Up until now, Qualcomm and the rest of the cellular industry has licensed standard essential patents based on a percentage of the price of the smartphone, not the chips inside it. (A standard essential patent is needed to implement a standardized technology.)

It is unclear whether Koh will grant the motion to shelve her ruling pending appeal, especially since she thoroughly rejected Qualcomm's justifications for its business model.

She noted that Qualcomm's anti-competitive licensing practices are continuing. In addition, she said the company is likely to gain monopoly power again with the roll out of 5G, where it has a technology lead over rivals.

"It makes little sense for the court, having found that Qualcomm's patent licenses are the product of anti-competitive conduct, to leave those licenses in place," she wrote in the decision.

If Koh rejects the stay, Qualcomm can ask the Ninth Circuit to grant it. That process would take two or three months.
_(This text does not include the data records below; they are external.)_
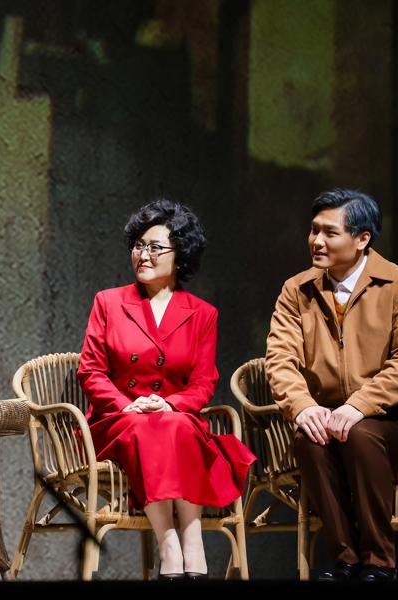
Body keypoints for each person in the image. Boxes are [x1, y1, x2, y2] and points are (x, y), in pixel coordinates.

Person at [77, 199, 256, 580]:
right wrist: (125, 405)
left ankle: (190, 539)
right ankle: (170, 542)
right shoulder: (108, 302)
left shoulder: (203, 314)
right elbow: (90, 370)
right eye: (138, 245)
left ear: (181, 255)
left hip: (173, 418)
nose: (143, 255)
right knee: (154, 428)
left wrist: (170, 403)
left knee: (175, 425)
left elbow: (204, 381)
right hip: (117, 422)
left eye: (155, 247)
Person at [265, 189, 398, 583]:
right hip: (326, 415)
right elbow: (280, 358)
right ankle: (346, 559)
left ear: (362, 239)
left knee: (359, 434)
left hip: (392, 419)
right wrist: (303, 406)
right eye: (314, 230)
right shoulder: (297, 289)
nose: (317, 241)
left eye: (330, 232)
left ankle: (380, 561)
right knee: (309, 439)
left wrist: (359, 405)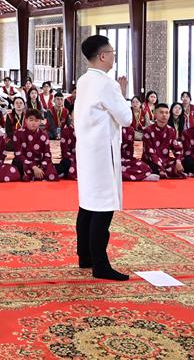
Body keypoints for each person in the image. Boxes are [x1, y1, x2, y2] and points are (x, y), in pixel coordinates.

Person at [73, 35, 132, 281]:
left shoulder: (84, 80)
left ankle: (85, 256)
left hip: (86, 149)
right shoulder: (108, 84)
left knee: (87, 204)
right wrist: (123, 94)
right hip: (102, 153)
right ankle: (100, 264)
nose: (114, 57)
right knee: (103, 207)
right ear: (103, 55)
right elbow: (126, 119)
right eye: (112, 52)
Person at [140, 103, 185, 179]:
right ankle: (160, 171)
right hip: (151, 160)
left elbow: (177, 149)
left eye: (166, 113)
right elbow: (150, 152)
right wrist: (160, 166)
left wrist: (178, 161)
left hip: (165, 160)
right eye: (161, 112)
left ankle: (162, 172)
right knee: (147, 167)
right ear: (155, 114)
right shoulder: (148, 130)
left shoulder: (171, 130)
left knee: (183, 164)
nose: (164, 115)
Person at [14, 109, 58, 181]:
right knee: (17, 167)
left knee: (52, 172)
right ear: (26, 121)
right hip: (23, 162)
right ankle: (32, 175)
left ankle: (35, 174)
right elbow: (18, 154)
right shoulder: (18, 134)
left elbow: (47, 154)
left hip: (39, 162)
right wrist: (33, 167)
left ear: (40, 122)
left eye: (37, 120)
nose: (34, 123)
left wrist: (41, 167)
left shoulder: (44, 135)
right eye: (31, 120)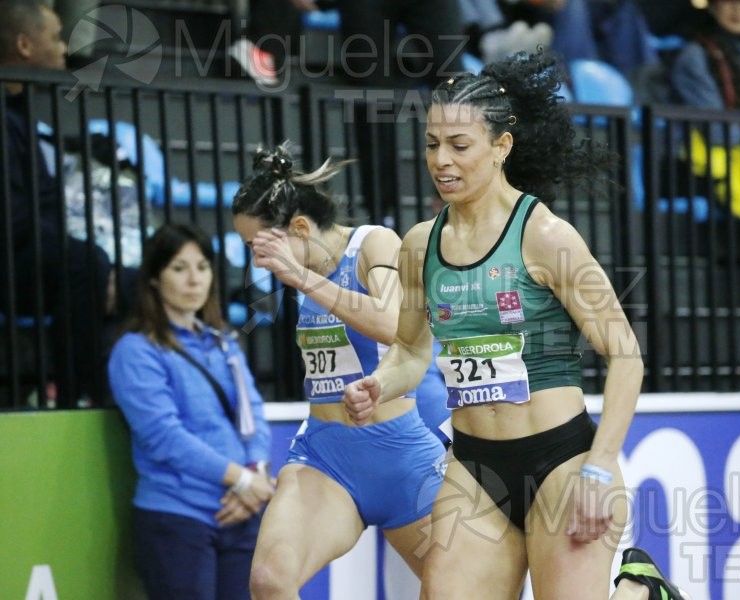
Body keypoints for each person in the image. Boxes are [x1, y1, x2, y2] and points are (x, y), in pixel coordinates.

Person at [343, 51, 688, 599]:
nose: (442, 161)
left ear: (502, 147)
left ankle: (640, 590)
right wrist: (380, 383)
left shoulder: (546, 236)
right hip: (475, 468)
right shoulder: (418, 245)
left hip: (562, 461)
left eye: (460, 147)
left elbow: (626, 355)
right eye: (433, 145)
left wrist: (599, 468)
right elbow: (411, 353)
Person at [230, 145, 448, 597]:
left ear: (301, 228)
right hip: (326, 457)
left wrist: (303, 278)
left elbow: (394, 326)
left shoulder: (374, 243)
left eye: (258, 246)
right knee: (269, 581)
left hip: (402, 457)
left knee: (462, 590)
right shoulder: (304, 270)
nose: (255, 261)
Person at [108, 223, 275, 600]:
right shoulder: (136, 350)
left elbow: (254, 414)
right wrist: (243, 481)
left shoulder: (223, 342)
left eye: (202, 267)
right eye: (179, 268)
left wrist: (255, 473)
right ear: (154, 278)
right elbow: (164, 437)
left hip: (240, 511)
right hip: (177, 518)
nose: (193, 280)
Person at [0, 0, 135, 406]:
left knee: (142, 279)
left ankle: (133, 391)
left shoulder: (18, 109)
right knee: (86, 262)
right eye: (56, 37)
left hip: (34, 255)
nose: (63, 48)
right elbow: (15, 218)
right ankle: (77, 394)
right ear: (25, 45)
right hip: (11, 262)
The appeal itself could last 15 to 20 months.

"Unwinding their whole business, which is what happened here, before we know what the result of the appeal is doesn't seem fair, so you would think this should be stayed," said Jorge Contreras, a law professor with antitrust expertise at the University of Utah, in a recent interview.

Koh found Qualcomm's patent fees "unreasonably high" and inconsistent with federal law. "It is generally required that royalties be based not on the entire product, but instead on the smallest salable patent-practicing unit," said Koh. "Thus, Qualcomm is not entitled to a royalty on the entire handset."

Qualcomm contends language such as this, along with other findings in the decision, would cast a cloud over any patent license renegotiations, causing it harm that can't be reversed if the company were to win on appeal.

"After radically restructuring its business relationships, Qualcomm will not be able to return to its pre-injunction business in an orderly fashion, nor will it be able to unwind licensing agreements it has renegotiated in the shadow of an order that was later overturned," the company argued.

The company said it is in the public interest to maintain the status quo during an appeal, as its business model generates the investments necessary to make the U.S. a leader in cellular technologies.

Finally, Qualcomm argues that Koh's decision raises complex legal questions, including the scope of the company's obligation to license patents under reasonable terms, the viability of the FTC's legal theory of how Qualcomm's business practices harmed consumers, the standard of evidence required to determine its patent fees were too high and so on.

The FTC is expected to file a brief in response to Qualcomm's stay request.

Qualcomm's shares ended trading down 1.2% at $65.37. The company has shed more than $14 billion in market value since Koh's ruling last week.